§ What is expected:
Begin at the line containing "Festival AFLAM" and retype each line through the end of the records exactly. Include nothing else and no pictures.
- - - - - - -
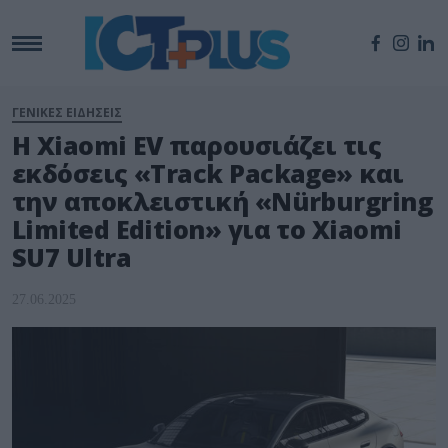
ΓΕΝΙΚΕΣ ΕΙΔΗΣΕΙΣ
Η Xiaomi EV παρουσιάζει τις
εκδόσεις «Track Package» και
την αποκλειστική «Nürburgring
Limited Edition» για το Xiaomi
SU7 Ultra
27.06.2025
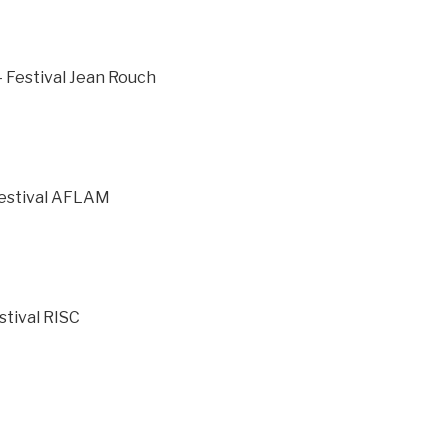
– Festival Jean Rouch
Festival AFLAM
stival RISC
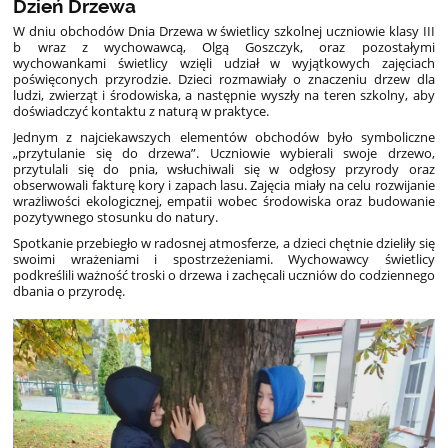
Dzień Drzewa
W dniu obchodów Dnia Drzewa w świetlicy szkolnej uczniowie klasy III
b wraz z wychowawcą, Olgą Goszczyk, oraz pozostałymi
wychowankami świetlicy wzięli udział w wyjątkowych zajęciach
poświęconych przyrodzie. Dzieci rozmawiały o znaczeniu drzew dla
ludzi, zwierząt i środowiska, a następnie wyszły na teren szkolny, aby
doświadczyć kontaktu z naturą w praktyce.
Jednym z najciekawszych elementów obchodów było symboliczne
„przytulanie się do drzewa”. Uczniowie wybierali swoje drzewo,
przytulali się do pnia, wsłuchiwali się w odgłosy przyrody oraz
obserwowali fakturę kory i zapach lasu. Zajęcia miały na celu rozwijanie
wrażliwości ekologicznej, empatii wobec środowiska oraz budowanie
pozytywnego stosunku do natury.
Spotkanie przebiegło w radosnej atmosferze, a dzieci chętnie dzieliły się
swoimi wrażeniami i spostrzeżeniami. Wychowawcy świetlicy
podkreślili ważność troski o drzewa i zachęcali uczniów do codziennego
dbania o przyrodę.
- - - - - - -
§ Response box:
Festival AFLAM
stival RISC
Dzień Drzewa
W dniu obchodów Dnia Drzewa w świetlicy szkolnej uczniowie klasy III
b wraz z wychowawcą, Olgą Goszczyk, oraz pozostałymi
wychowankami świetlicy wzięli udział w wyjątkowych zajęciach
poświęconych przyrodzie. Dzieci rozmawiały o znaczeniu drzew dla
ludzi, zwierząt i środowiska, a następnie wyszły na teren szkolny, aby
doświadczyć kontaktu z naturą w praktyce.
Jednym z najciekawszych elementów obchodów było symboliczne
„przytulanie się do drzewa”. Uczniowie wybierali swoje drzewo,
przytulali się do pnia, wsłuchiwali się w odgłosy przyrody oraz
obserwowali fakturę kory i zapach lasu. Zajęcia miały na celu rozwijanie
wrażliwości ekologicznej, empatii wobec środowiska oraz budowanie
pozytywnego stosunku do natury.
Spotkanie przebiegło w radosnej atmosferze, a dzieci chętnie dzieliły się
swoimi wrażeniami i spostrzeżeniami. Wychowawcy świetlicy
podkreślili ważność troski o drzewa i zachęcali uczniów do codziennego
dbania o przyrodę.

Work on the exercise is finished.